Cuando llegaron a la puerta, Grace le dio las gracias por el tiempo que le había dedicado.
– Su marido -dijo él-, usted lo quiere, ¿verdad?
– Mucho.
– Espero que sea más fuerte que yo.
A continuación Bobby Dodd se alejó. Grace pensó en la foto con el marco de plata de su habitación, en su Maudie, y salió.
24
Perlmutter cayó en la cuenta de que, legalmente, no tenían derecho a abrir el coche de Rocky Conwell. Hizo acercarse a Daley.
– ¿Está DiBartola de servicio?
– No.
– Pues llama a la mujer de Rocky Conwell y pregúntale si tiene un juego de llaves del coche. Dile que lo hemos encontrado y necesitamos que nos dé permiso para registrarlo.
– Es la ex mujer. ¿Tiene autoridad para darlo?
– La suficiente para nuestros intereses.
– De acuerdo.
Daley no tardó mucho. La mujer cooperó. Pasaron por los apartamentos de Maple Garden en Maple Street. Daley subió a toda prisa y recogió las llaves. Cinco minutos después estaban en el aparcamiento.
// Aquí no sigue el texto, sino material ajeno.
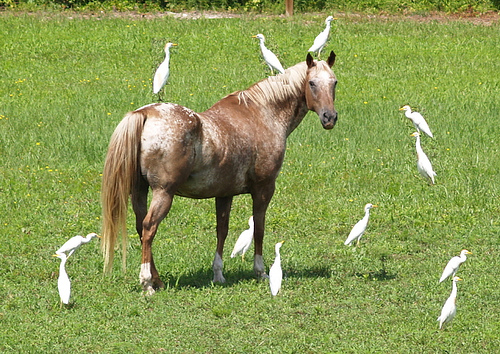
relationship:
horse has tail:
[99, 51, 338, 293] [98, 111, 141, 275]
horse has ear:
[99, 51, 338, 293] [305, 52, 316, 69]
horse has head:
[99, 51, 338, 293] [305, 54, 339, 130]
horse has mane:
[99, 51, 338, 293] [247, 60, 317, 108]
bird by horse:
[268, 242, 287, 298] [99, 51, 338, 293]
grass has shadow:
[157, 261, 394, 295] [163, 264, 329, 280]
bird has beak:
[251, 30, 287, 74] [252, 33, 258, 39]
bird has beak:
[53, 252, 75, 309] [52, 252, 60, 257]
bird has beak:
[412, 130, 439, 187] [408, 131, 416, 139]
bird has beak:
[342, 202, 379, 248] [372, 203, 379, 212]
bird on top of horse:
[150, 40, 179, 104] [99, 51, 338, 293]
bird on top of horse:
[251, 30, 287, 74] [99, 51, 338, 293]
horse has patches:
[99, 51, 338, 293] [154, 118, 177, 154]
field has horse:
[2, 0, 499, 352] [99, 51, 338, 293]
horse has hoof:
[99, 51, 338, 293] [251, 268, 269, 279]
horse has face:
[99, 51, 338, 293] [300, 51, 341, 132]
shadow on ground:
[360, 252, 398, 285] [345, 250, 417, 300]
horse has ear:
[99, 51, 338, 293] [327, 51, 337, 67]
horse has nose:
[99, 51, 338, 293] [323, 110, 340, 122]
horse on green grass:
[99, 51, 338, 293] [354, 107, 383, 143]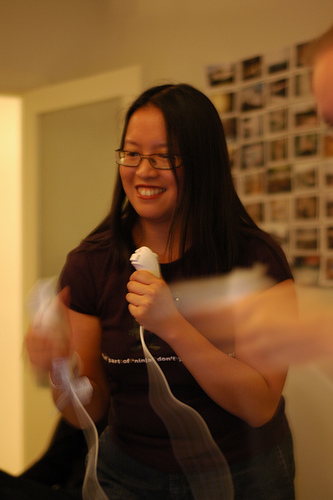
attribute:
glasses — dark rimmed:
[114, 146, 182, 171]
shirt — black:
[61, 236, 288, 455]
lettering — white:
[97, 348, 180, 365]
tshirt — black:
[48, 205, 299, 494]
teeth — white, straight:
[134, 187, 166, 197]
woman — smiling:
[29, 81, 302, 498]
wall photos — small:
[199, 54, 332, 211]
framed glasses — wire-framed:
[107, 143, 185, 170]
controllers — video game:
[3, 245, 225, 365]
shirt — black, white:
[26, 218, 298, 498]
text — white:
[106, 353, 155, 368]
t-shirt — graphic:
[72, 258, 140, 378]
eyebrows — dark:
[108, 139, 182, 159]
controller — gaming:
[130, 244, 164, 279]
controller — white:
[128, 245, 160, 279]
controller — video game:
[30, 292, 80, 348]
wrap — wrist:
[35, 350, 84, 390]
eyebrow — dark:
[151, 134, 176, 156]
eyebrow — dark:
[120, 132, 146, 153]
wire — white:
[137, 351, 214, 449]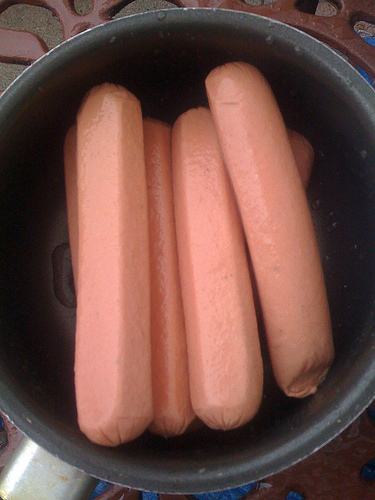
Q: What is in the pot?
A: Hot dogs.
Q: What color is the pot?
A: Black.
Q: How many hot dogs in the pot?
A: Six.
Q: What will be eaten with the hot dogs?
A: Hot dog buns.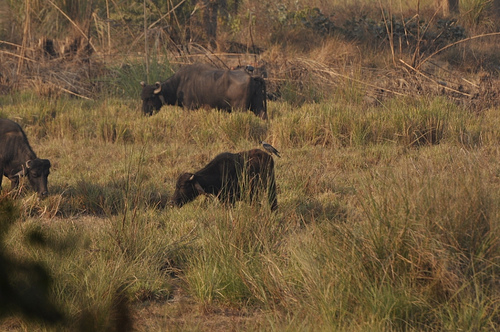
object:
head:
[140, 79, 166, 116]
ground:
[0, 69, 500, 332]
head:
[169, 172, 204, 210]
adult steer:
[167, 142, 281, 211]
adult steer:
[0, 111, 52, 199]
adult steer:
[139, 61, 268, 118]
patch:
[320, 140, 485, 222]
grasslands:
[1, 0, 500, 332]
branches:
[0, 2, 499, 97]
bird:
[259, 140, 282, 158]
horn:
[153, 81, 162, 94]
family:
[0, 64, 283, 204]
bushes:
[0, 0, 499, 66]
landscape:
[0, 0, 500, 332]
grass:
[0, 1, 499, 332]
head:
[18, 157, 51, 198]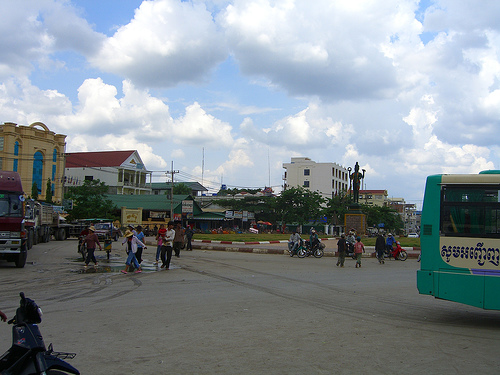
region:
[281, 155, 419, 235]
a row of buildings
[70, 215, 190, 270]
a group of people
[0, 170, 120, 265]
a two trucks and a car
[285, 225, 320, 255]
a two guys on the scooters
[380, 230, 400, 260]
a guy on the red scooter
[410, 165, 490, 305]
the rear end of the bus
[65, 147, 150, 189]
a building with a red roof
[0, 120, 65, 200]
a yellow building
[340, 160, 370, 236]
a statue on a pedestal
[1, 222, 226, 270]
people crossing the road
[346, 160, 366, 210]
statue of man holding two poles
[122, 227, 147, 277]
person walking in white jacket and yellow hat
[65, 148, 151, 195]
white building with red roof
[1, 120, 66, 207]
yellow and blue building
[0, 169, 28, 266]
dark red work truck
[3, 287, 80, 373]
front of black motor scooter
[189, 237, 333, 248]
red and white curb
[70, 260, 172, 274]
small puddle in the street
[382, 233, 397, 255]
person on red scooter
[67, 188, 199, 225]
low building with green roof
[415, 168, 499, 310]
the back of a green and white bus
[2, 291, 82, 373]
the front of a motor scooter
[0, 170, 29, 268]
front left side of burgundy bus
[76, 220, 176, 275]
people walking through puddles of water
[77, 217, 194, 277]
people walking in the street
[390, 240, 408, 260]
the front of a red motor bike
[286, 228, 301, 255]
man sitting on the curb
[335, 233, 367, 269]
two boys walking across the street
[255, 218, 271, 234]
a red umbrella under the tree branches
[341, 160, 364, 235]
monumental statue in the courtyard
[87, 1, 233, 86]
a big fluffy white cloud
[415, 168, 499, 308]
the rear end of a green bus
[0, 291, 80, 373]
the front end of a motor scooter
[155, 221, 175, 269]
an adult carrying a child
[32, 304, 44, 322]
the headlight of a scooter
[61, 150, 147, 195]
a white building with red roof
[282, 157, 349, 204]
a big white building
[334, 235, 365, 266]
a couple walking on the street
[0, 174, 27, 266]
front end of a red bus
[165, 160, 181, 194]
top of a power pole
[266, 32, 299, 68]
part of a cloud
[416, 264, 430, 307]
edge of a bus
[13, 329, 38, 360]
part of a bike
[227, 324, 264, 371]
part of a floor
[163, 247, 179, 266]
part of a trouser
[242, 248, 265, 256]
edge of a road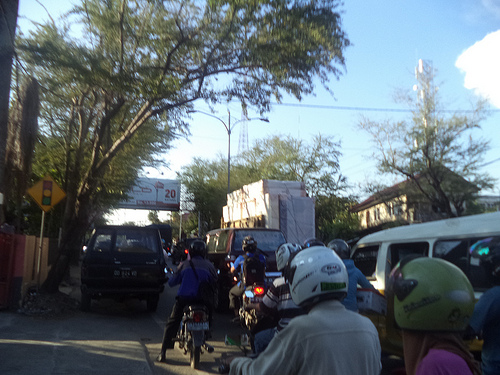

No había hasta el momento la menor sospecha de delito. Si acaso, encontrar el coche allí, en ese aparcamiento, inducía a extraer la conclusión contraria. La gente aparcaba en ese lugar para ir a otro sitio. Un autobús trasladaba a los conductores cansados al centro de Manhattan. Otro iba al extremo norte de la famosa isla, cerca del puente de George Washington. Y otros llevaban a los tres principales aeropuertos más cercanos -JFK, La Guardia, Newark Liberty- y en última instancia a cualquier parte del mundo. De modo que no, el hallazgo del coche de Rocky Conwell no suscitaba la menor sospecha de delito.
Al menos, no al principio.
Pepe y Pashaian, los dos policías que vigilaban el coche, no se habían dado cuenta. Perlmutter miró a Daley. Tampoco detectó nada en su rostro. Todos mantenían una actitud displicente, convencidos de que aquello no conduciría a nada.